Repair now reads data with a very
long timeout (instead of infinite timeout). This is a
last-resort defence against internal deadlocks.
Multi-column (e.g. in tuple form (a, b)=(1, 2)) conditions in the
WHERE clause were incorrectly ignored when using an index, leading
to unwanted rows in the result. The unwanted rows are now filtered
out.
After adding a node, a cleanup process is run to remove data that
was copied to the new node. This is a compaction process that
compacts only one sstable at a time. This fact was used to optimize
cleanup. In addition, the check for whether a partition should be
removed during cleanup was also improved.

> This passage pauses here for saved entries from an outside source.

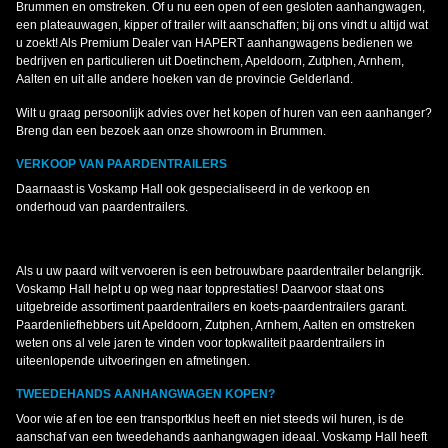
Brummen en omstreken. Of u nu een open of een gesloten aanhangwagen,
een plateauwagen, kipper of trailer wilt aanschaffen; bij ons vindt u altijd wat
u zoekt! Als Premium Dealer van HAPERT aanhangwagens bedienen we
bedrijven en particulieren uit Doetinchem, Apeldoorn, Zutphen, Arnhem,
Aalten en uit alle andere hoeken van de provincie Gelderland.
Wilt u graag persoonlijk advies over het kopen of huren van een aanhanger?
Breng dan een bezoek aan onze showroom in Brummen.
VERKOOP VAN PAARDENTRAILERS
Daarnaast is Voskamp Hall ook gespecialiseerd in de verkoop en
onderhoud van paardentrailers.
Als u uw paard wilt vervoeren is een betrouwbare paardentrailer belangrijk.
Voskamp Hall helpt u op weg naar topprestaties! Daarvoor staat ons
uitgebreide assortiment paardentrailers en koets-paardentrailers garant.
Paardenliefhebbers uit Apeldoorn, Zutphen, Arnhem, Aalten en omstreken
weten ons al vele jaren te vinden voor topkwaliteit paardentrailers in
uiteenlopende uitvoeringen en afmetingen.
TWEEDEHANDS AANHANGWAGEN KOPEN?
Voor wie af en toe een transportklus heeft en niet steeds wil huren, is de
aanschaf van een tweedehands aanhangwagen ideaal. Voskamp Hall heeft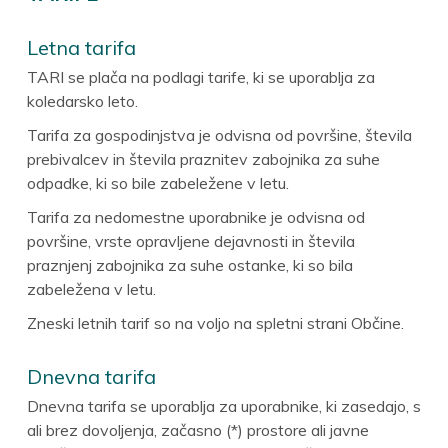
Letna tarifa
TARI se plača na podlagi tarife, ki se uporablja za
koledarsko leto.
Tarifa za gospodinjstva je odvisna od površine, števila
prebivalcev in števila praznitev zabojnika za suhe
odpadke, ki so bile zabeležene v letu.
Tarifa za nedomestne uporabnike je odvisna od
površine, vrste opravljene dejavnosti in števila
praznjenj zabojnika za suhe ostanke, ki so bila
zabeležena v letu.
Zneski letnih tarif so na voljo na spletni strani Občine.
Dnevna tarifa
Dnevna tarifa se uporablja za uporabnike, ki zasedajo, s
ali brez dovoljenja, začasno (*) prostore ali javne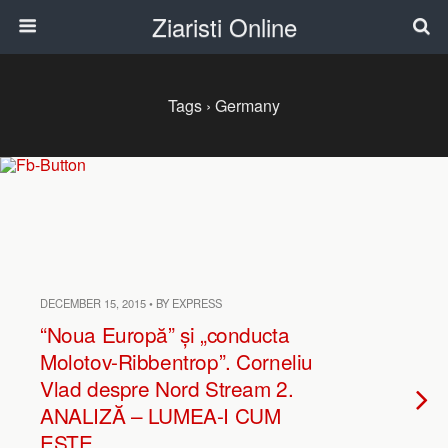
Ziaristi Online
Tags › Germany
DECEMBER 15, 2015 • BY EXPRESS
“Noua Europă” și „conducta
Molotov-Ribbentrop”. Corneliu
Vlad despre Nord Stream 2.
ANALIZĂ – LUMEA-I CUM
ESTE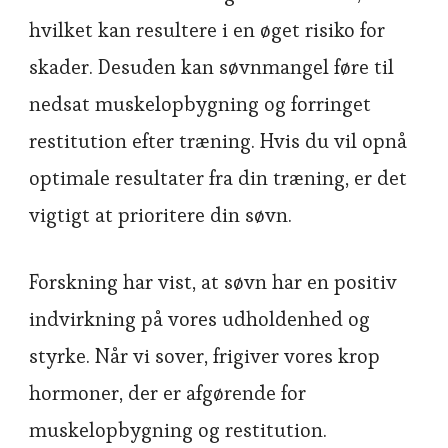
hvilket kan resultere i en øget risiko for
skader. Desuden kan søvnmangel føre til
nedsat muskelopbygning og forringet
restitution efter træning. Hvis du vil opnå
optimale resultater fra din træning, er det
vigtigt at prioritere din søvn.
Forskning har vist, at søvn har en positiv
indvirkning på vores udholdenhed og
styrke. Når vi sover, frigiver vores krop
hormoner, der er afgørende for
muskelopbygning og restitution.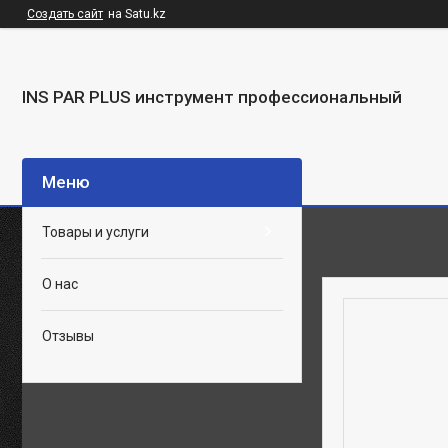
Создать сайт
на Satu.kz
INS PAR PLUS инструмент профессиональный
Товары и услуги
О нас
Отзывы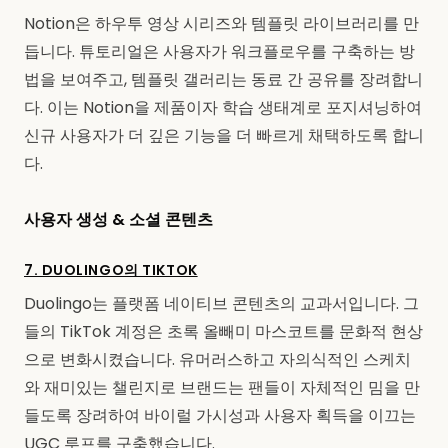
Notion은 하우투 영상 시리즈와 템플릿 라이브러리를 만
듭니다. 튜토리얼은 사용자가 워크플로우를 구축하는 방
법을 보여주고, 템플릿 갤러리는 동료 간 공유를 장려합니
다. 이는 Notion을 제품이자 학습 생태계로 포지셔닝하여
신규 사용자가 더 깊은 기능을 더 빠르게 채택하도록 합니
다.
사용자 생성 & 소셜 콘텐츠
7. DUOLINGO의 TIKTOK
Duolingo는 플랫폼 네이티브 콘텐츠의 교과서입니다. 그
들의 TikTok 계정은 초록 올빼미 마스코트를 문화적 현상
으로 변화시켰습니다. 유머러스하고 자의식적인 스케치
와 재미있는 챌린지로 브랜드는 팬들이 자체적인 밈을 만
들도록 장려하여 바이럴 가시성과 사용자 획득을 이끄는
UGC 루프를 구축했습니다.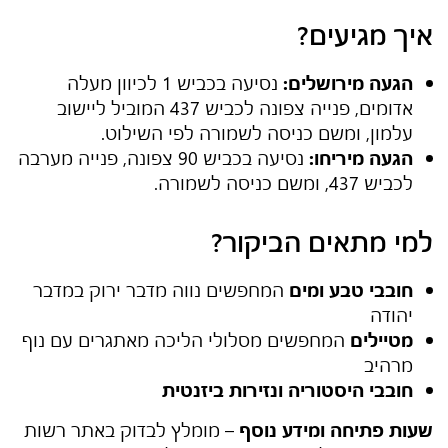
איך מגיעים?
הגעה מירושלים:
נסיעה בכביש 1 לכיוון מעלה
אדומים, פנייה צפונה לכביש 437 המוביל ליישוב
עלמון, ומשם כניסה לשמורה לפי השילוט.
הגעה מיריחו:
נסיעה בכביש 90 צפונה, פנייה מערבה
לכביש 437, ומשם כניסה לשמורה.
למי מתאים הביקור?
חובבי טבע ומים
המחפשים נווה מדבר ירוק במדבר
יהודה
מטיילים
המחפשים מסלולי הליכה מאתגרים עם נוף
מרהיב
חובבי היסטוריה ונזירות ביזנטית
שעות פתיחה ומידע נוסף
– מומלץ לבדוק באתר רשות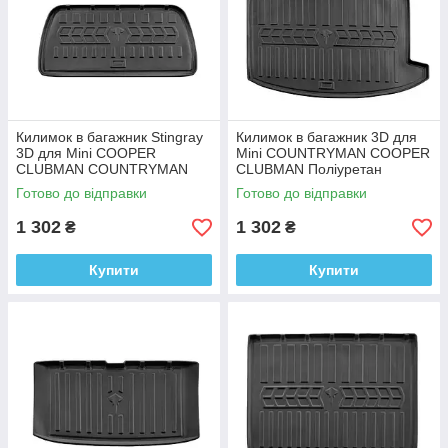
Килимок в багажник Stingray
Килимок в багажник 3D для
3D для Mini COOPER
Mini COUNTRYMAN COOPER
CLUBMAN COUNTRYMAN
CLUBMAN Поліуретан
Поліуретан
Готово до відправки
Готово до відправки
1 302
1 302
₴
₴
Купити
Купити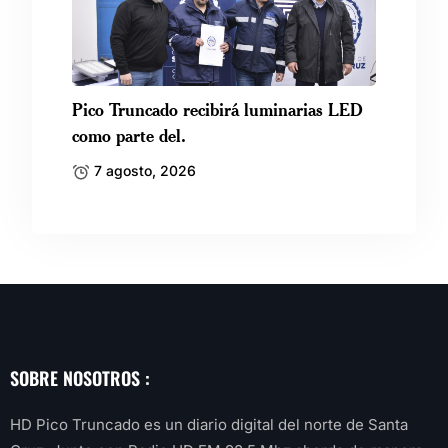
Pico Truncado recibirá luminarias LED
como parte del.
7 agosto, 2026
SOBRE NOSOTROS :
HD Pico Truncado es un diario digital del norte de Santa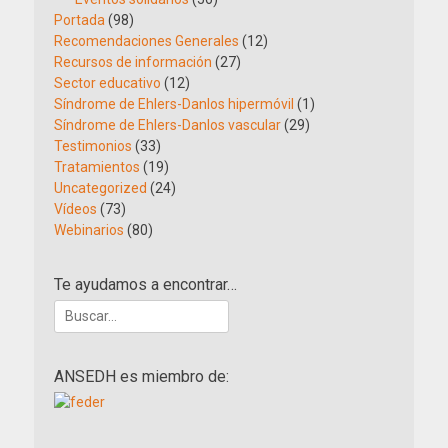
Portada
(98)
Recomendaciones Generales
(12)
Recursos de información
(27)
Sector educativo
(12)
Síndrome de Ehlers-Danlos hipermóvil
(1)
Síndrome de Ehlers-Danlos vascular
(29)
Testimonios
(33)
Tratamientos
(19)
Uncategorized
(24)
Vídeos
(73)
Webinarios
(80)
Te ayudamos a encontrar…
Buscar:
ANSEDH es miembro de: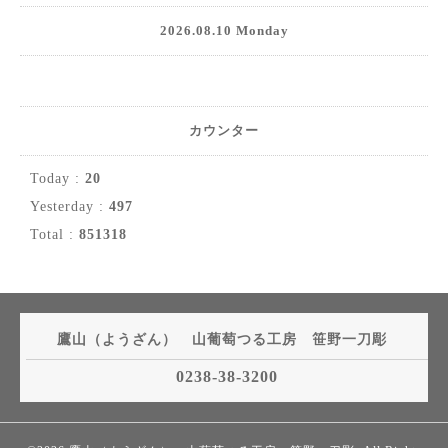
2026.08.10 Monday
カウンター
Today :
20
Yesterday :
497
Total :
851318
鷹山（ようざん） 山葡萄つる工房 笹野一刀彫
0238-38-3200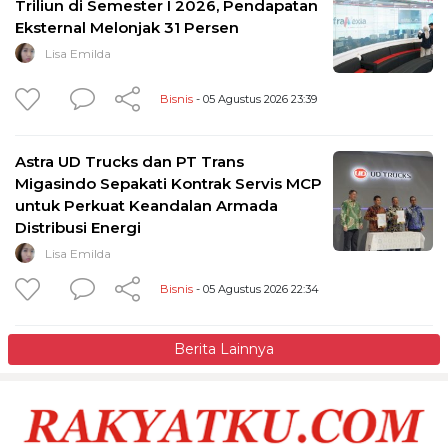
Triliun di Semester I 2026, Pendapatan
Eksternal Melonjak 31 Persen
Lisa Emilda
Bisnis
- 05 Agustus 2026 23:39
Astra UD Trucks dan PT Trans
Migasindo Sepakati Kontrak Servis MCP
untuk Perkuat Keandalan Armada
Distribusi Energi
Lisa Emilda
Bisnis
- 05 Agustus 2026 22:34
Berita Lainnya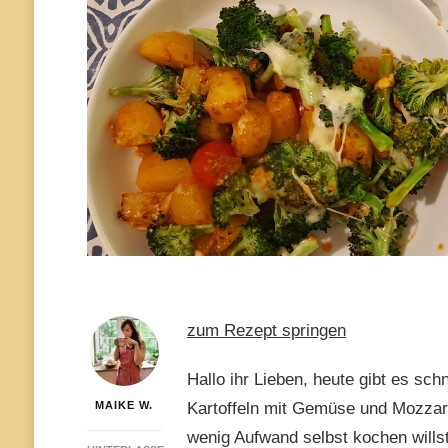
zum Rezept springen
Hallo ihr Lieben, heute gibt es sc
MAIKE W.
Kartoffeln mit Gemüse und Mozzare
wenig Aufwand selbst kochen willst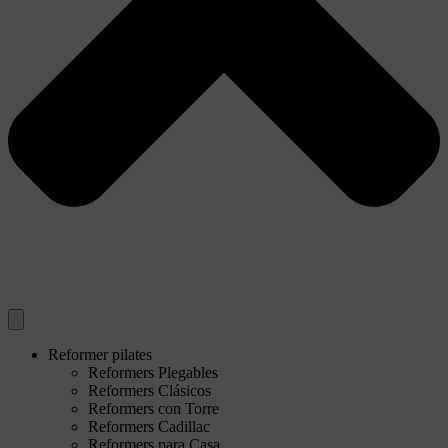
Reformer pilates
Reformers Plegables
Reformers Clásicos
Reformers con Torre
Reformers Cadillac
Reformers para Casa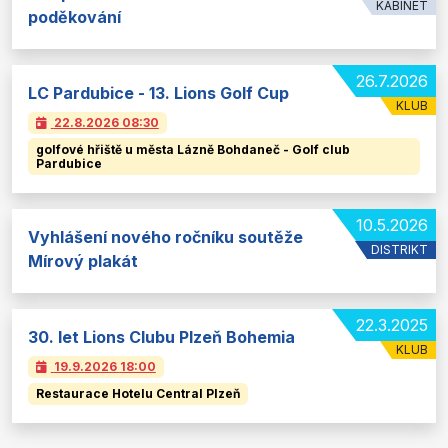
KABINET
poděkování
26.7.2026
LC Pardubice - 13. Lions Golf Cup
KLUB
22.8.2026
08:30
golfové hřiště u města Lázně Bohdaneč - Golf club
Pardubice
10.5.2026
Vyhlášení nového ročníku soutěže
DISTRIKT
Mírový plakát
22.3.2025
30. let Lions Clubu Plzeň Bohemia
KLUB
19.9.2026
18:00
Restaurace Hotelu Central Plzeň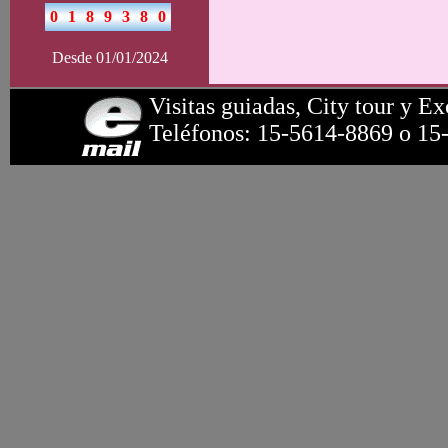
Desde 01/01/2024
Visitas guiadas, City tour y Ex
Teléfonos: 15-5614-8869 o 15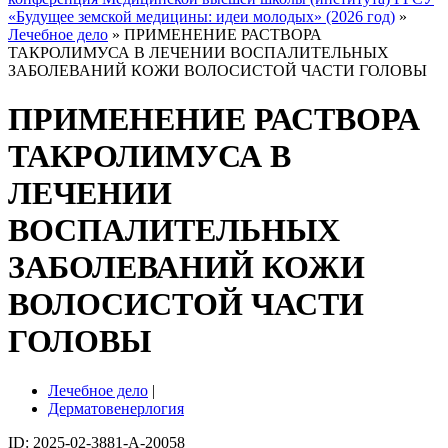
«Будущее земской медицины: идеи молодых» (2026 год)
»
Лечебное дело
» ПРИМЕНЕНИЕ РАСТВОРА
ТАКРОЛИМУСА В ЛЕЧЕНИИ ВОСПАЛИТЕЛЬНЫХ
ЗАБОЛЕВАНИЙ КОЖИ ВОЛОСИСТОЙ ЧАСТИ ГОЛОВЫ
ПРИМЕНЕНИЕ РАСТВОРА
ТАКРОЛИМУСА В
ЛЕЧЕНИИ
ВОСПАЛИТЕЛЬНЫХ
ЗАБОЛЕВАНИЙ КОЖИ
ВОЛОСИСТОЙ ЧАСТИ
ГОЛОВЫ
Лечебное дело
|
Дерматовенерлогия
ID: 2025-02-3881-A-20058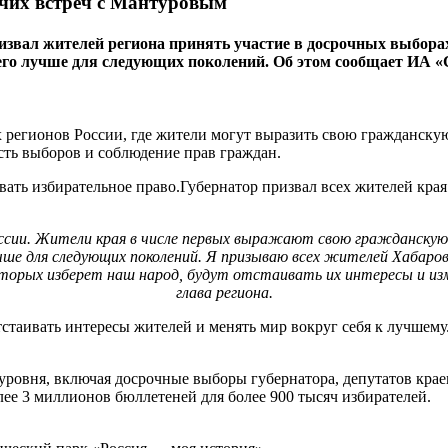
очих встреч с Мантуровым
ал жителей региона принять участие в досрочных выборах гу
 его лучше для следующих поколений. Об этом сообщает ИА «
 регионов России, где жители могут выразить свою гражданскую
сть выборов и соблюдение прав граждан.
ать избирательное право.Губернатор призвал всех жителей края 
оссии. Жители края в числе первых выражают свою гражданскую 
учше для следующих поколений. Я призываю всех жителей Хабаров
орых изберет наш народ, будут отстаивать их интересы и изменя
глава региона.
стаивать интересы жителей и менять мир вокруг себя к лучшему.
уровня, включая досрочные выборы губернатора, депутатов крае
лее 3 миллионов бюллетеней для более 900 тысяч избирателей.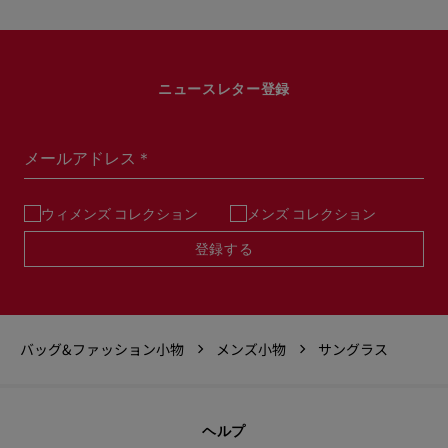
ニュースレター登録
メールアドレス＊
ウィメンズ コレクション
メンズ コレクション
登録する
バッグ&ファッション小物
メンズ小物
サングラス
ヘルプ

When Scylla starts up, it checks if all sstables conform to the
compaction strategy rules, and if not, it reshapes the data to
make it conformant. This helps keep reads fast. It is now possible
to abort
the reshape process in order to get Scylla to start more quickly.
Scylla uses reader objects to read sequential data. It caches
those readers so they can be reused across multiple pages of the
result set, eliminating the overhead of starting a new sequential
read each time. However, this optimization was missed for internal
paging used to implement aggregations (e.g. SUM(column)). Scylla
now uses
the optimization for aggregates too.
A serious bug where read-repair could skip a row if it landed
just after the end of the page was fixed.
See you in the next issue of last week in scylla.git master!